JJ Charlesworth

writing on art, culture, politics

Mike Nelson at the Hayward Gallery

Mike Nelson’s claustrophobic installations broke new ground two decades ago, long before “immersive” exhibitions became urban leisure-time staples. This overdue survey of the British artist’s career revisits and remodels his key works, and is dominated by the extraordinary, Hayward Gallery-filling The Deliverance and the Patience (2001). It’s a monstrous, jerry-built labyrinth of dingy rooms, full of grubby decorations that hint at other cultures, transience and anxiety: a bare office counter, a travel bureau advertising cheap flights to Lagos and Singapore, a makeshift prayer-room, and even a grungy bar into which you might have wandered in 1970s Amsterdam.

The effect is both compelling and disconcerting; you’re in a gallery, and you’re also a thousand miles away, in someone else’s life, in some other time. With no sight of the Hayward’s concrete walls and polished floors to frame the experience, you’re trapped inside a prism of global modern life, which speaks quietly of cultural divisions between East and West, and the history of war, trade and migration.

It’s a subtle politics that Nelson, twice nominated for the Turner Prize, steadily weaves between fact and fiction. The show’s entrance is through a gloomy red-lit store-room, racks piled with bric-a-brac and architectural salvage. It’s the leftovers of I, Impostor, Nelson’s installation for the British Pavilion at the 2011 Venice Biennale, which pitched art aficionados into the dusty interiors of a historic Istanbul inn – here reduced to components, reminding us of the artist’s role as a storyteller. But another chunk of that work, an antique photographer’s darkroom, is re-made in the bowels of this show’s most dramatic piece, a reimagining of the American artist Robert Smithson’s 1970 land-art piece Partially Buried Woodshed, the woodshed here buried under a sand dune strewn with oil barrels.

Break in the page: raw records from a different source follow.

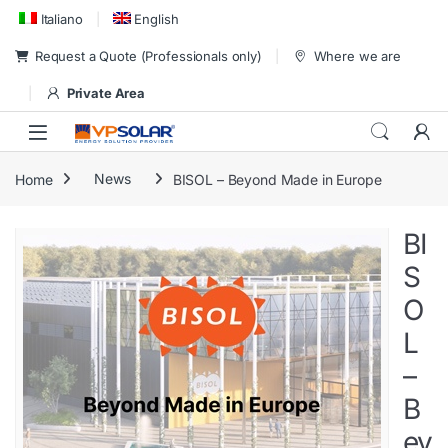
Skip to navigation
Skip to content
Italiano
English
Request a Quote (Professionals only)
Where we are
Private Area
Home
News
BISOL – Beyond Made in Europe
BI
S
O
L
–
B
ey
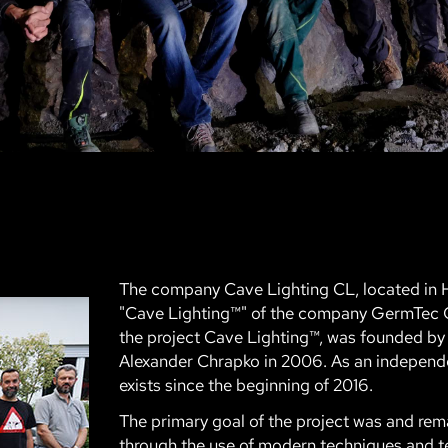
The company Cave Lighting CL, located in H
"Cave Lighting™" of the company GermTec
the project Cave Lighting™, was founded by
Alexander Chrapko in 2006. As an indepe
exists since the beginning of 2016.
The primary goal of the project was and re
through the use of modern techniques and t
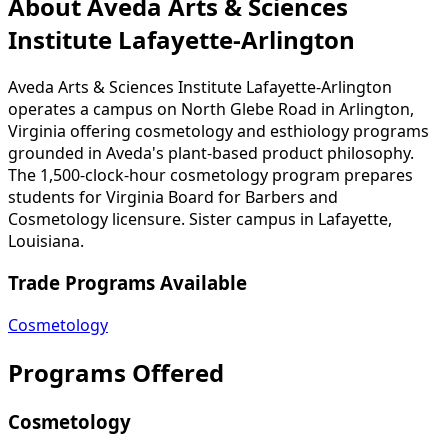
About Aveda Arts & Sciences
Institute Lafayette-Arlington
Aveda Arts & Sciences Institute Lafayette-Arlington
operates a campus on North Glebe Road in Arlington,
Virginia offering cosmetology and esthiology programs
grounded in Aveda's plant-based product philosophy.
The 1,500-clock-hour cosmetology program prepares
students for Virginia Board for Barbers and
Cosmetology licensure. Sister campus in Lafayette,
Louisiana.
Trade Programs Available
Cosmetology
Programs Offered
Cosmetology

This interest in where exactly art and life diverge means that Nelson’s installations, full of opaque literary and art-historical references, resist being mere entertainment. His more recent works have moved on from the “immersive” interiors: The Asset Strippers (2019), for example, is made from industrial machinery salvaged from bankrupt British companies. Its components are not unlovely as sculptural forms, but their dysfunction makes them sad monuments to deindustrialisation, and an oblique criticism of the creative economy in which they’re now exhibited. 

The most perplexing works here involve a reconstruction of Nelson’s studio in the front room of his terraced house, chock-full of artistic paraphernalia, which looks out onto other works in which concrete-cast heads hang within a lattice of welded rebar, and a chicken-wire enclosure of bizarre post-apocalyptic figures made from junk. With its gently self-mocking title – we’ll all be gone soon! – Extinction Beckons is suffused with the sense of how fleeting an artist’s contribution is in the vastness of human history.